On indicators of Hopf algebras. (Q2351745)

Let \(n\) be a natural number. In the paper under review the author establishes several results on the \(n\)-th Frobenius-Schur indicator \(\nu_n(H)\) of a finite dimensional Hopf algebra \(H\), as introduced by \textit{Y. Kashina, S. Montgomery} and \textit{S.-H. Ng} [in Isr. J. Math. 188, 57-89 (2012; Zbl 1260.16027)]. Furthermore, the author extends the definition of \(\nu_n(H)\) for all \(n\in\mathbb Z\) and proves that for \(n\leq 0\), \(\nu_n(H)\) is still a gauge invariant of \(H\). For negative values of \(n\) it is shown that \(\nu_n(H)=\nu_{-1}(H)\nu_{-n}(H)\) and moreover \(\nu_n(H)=\nu_{-n}(H)\) if \(H\) is unimodular. Relations with the linear recursiveness of the sequence \(\nu_n(H)\), proved by Kashina, Montgomery and Ng, are investigated. One of the main results of the paper is the cyclotomic integrality of \(\nu_n(H)\), more precisely, it is shown that for all \(n\geq 1\), \(\nu_n(H)\in\mathbb Z[e^{2\pi\sqrt{-1}}/N]\), where \(N=nm\) and \(m\) is the order of the second power of the antipode of \(H\). The formula \(\nu_n(D(H))=|\nu_n(H)|^2\) is also established for all \(n\geq 1\), proving a conjecture made by Kashina, Montgomery and Ng [in loc. cit.]. It is also shown that if \(H\) is a filtered finite dimensional Hopf algebra, that is, \(H\) is a Hopf algebra in the symmetric monoidal category of filtered vector spaces, then for all \(n\geq 1\), \(\nu_n(H)=\nu_n(\text{gr\,}H)\), where \(\text{gr\,}H\) is the associated graded Hopf algebra, which is a Hopf algebra in the symmetric monoidal category of graded vector spaces. This is applied to study the indicators of the finite dimensional pointed Hopf algebras \(u(\mathcal D,\lambda,\mu)\), described by \textit{N. Andruskiewitsch} and \textit{H.-J. Schneider} [Ann.
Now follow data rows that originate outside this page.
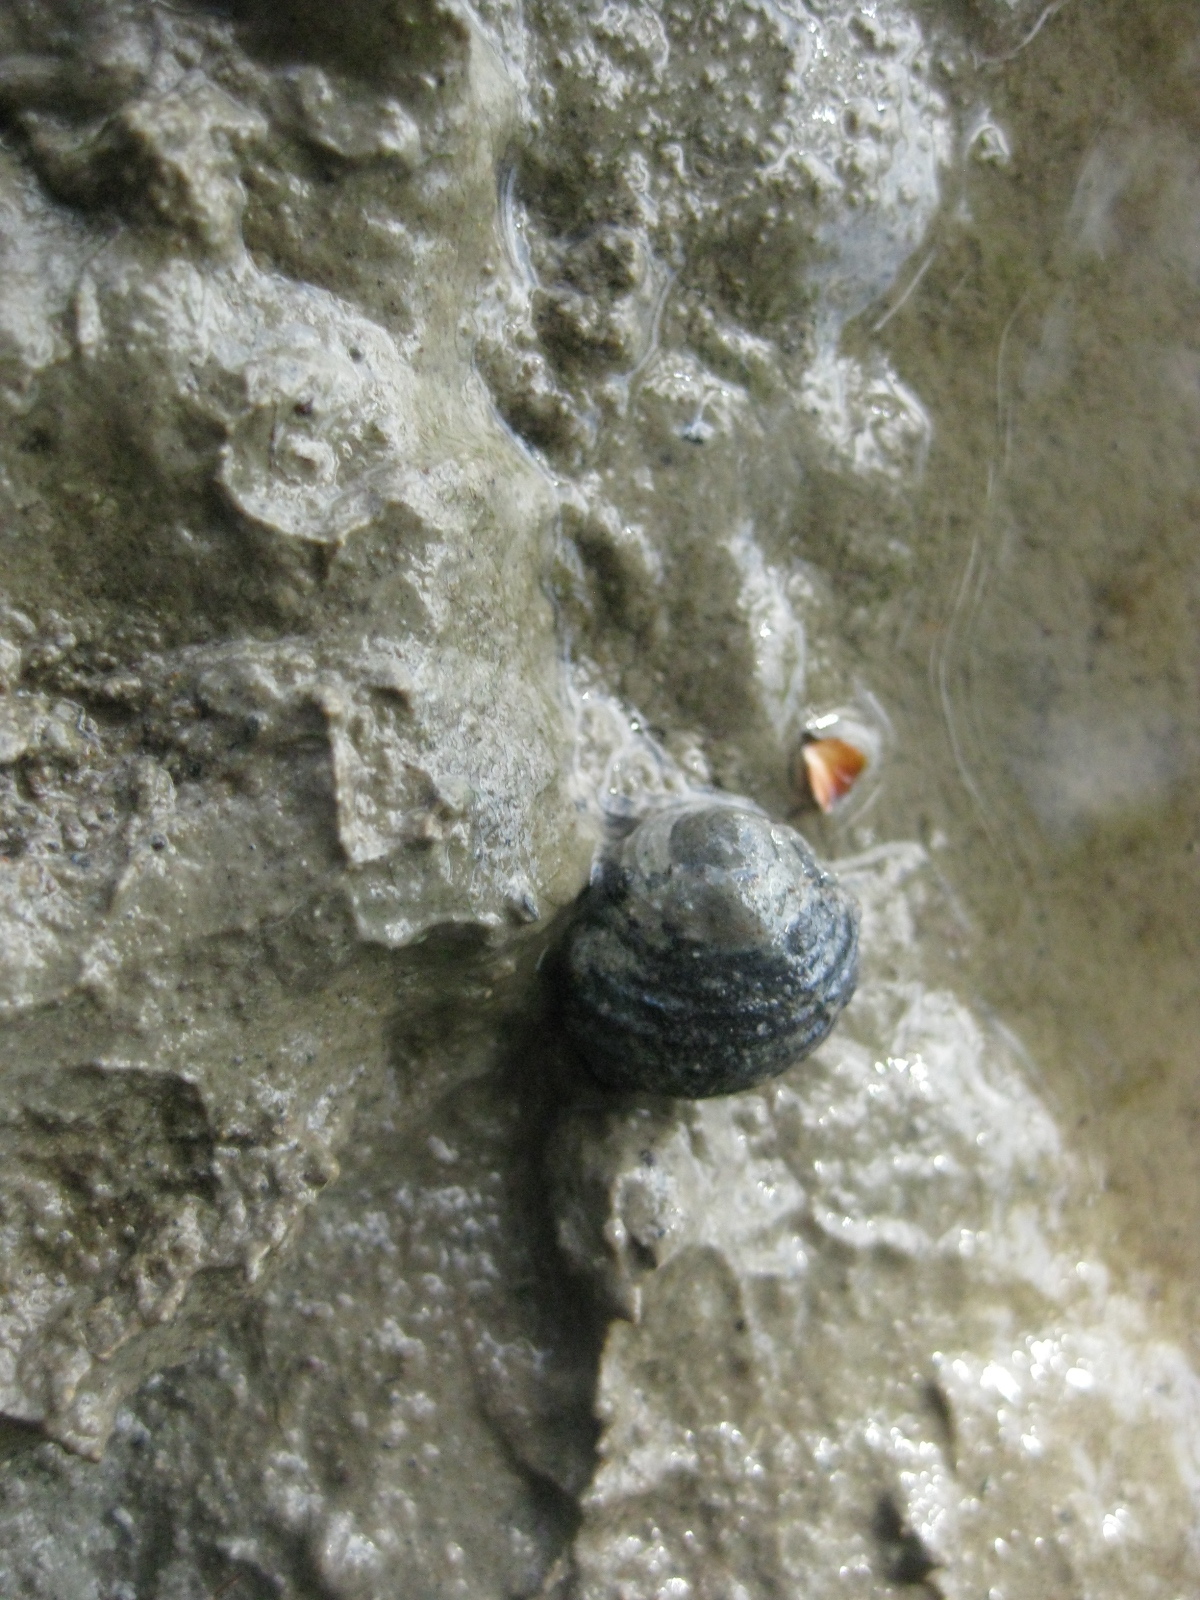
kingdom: Animalia
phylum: Mollusca
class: Gastropoda
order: Trochida
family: Trochidae
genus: Diloma
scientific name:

Math. (2) 171, No. 1, 375-417 (2010; Zbl 1208.16028)]. A factorization formula for the second indicator, which coincides with the trace of the antipode, is given in this context. As an application of the results of the paper, the author determines the \(n\)-th indicator of a Taft algebra and of the small quantum group \(u_q(\mathfrak{sl}_2)\), for all \(n\geq 1\).